*** RECORDS FOR PROCESSING ***

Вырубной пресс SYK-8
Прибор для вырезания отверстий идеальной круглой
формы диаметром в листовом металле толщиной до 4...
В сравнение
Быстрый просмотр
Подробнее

*** End of RECORDS FOR PROCESSING ***

# [PROBLEM TO SOLVE]
The line containing "Прибор для вырезания" marks where to begin; copy it and every later line exactly, through the end of the data.

# [WRITTEN SOLUTION]
Прибор для вырезания отверстий идеальной круглой
формы диаметром в листовом металле толщиной до 4...
В сравнение
Быстрый просмотр
Подробнее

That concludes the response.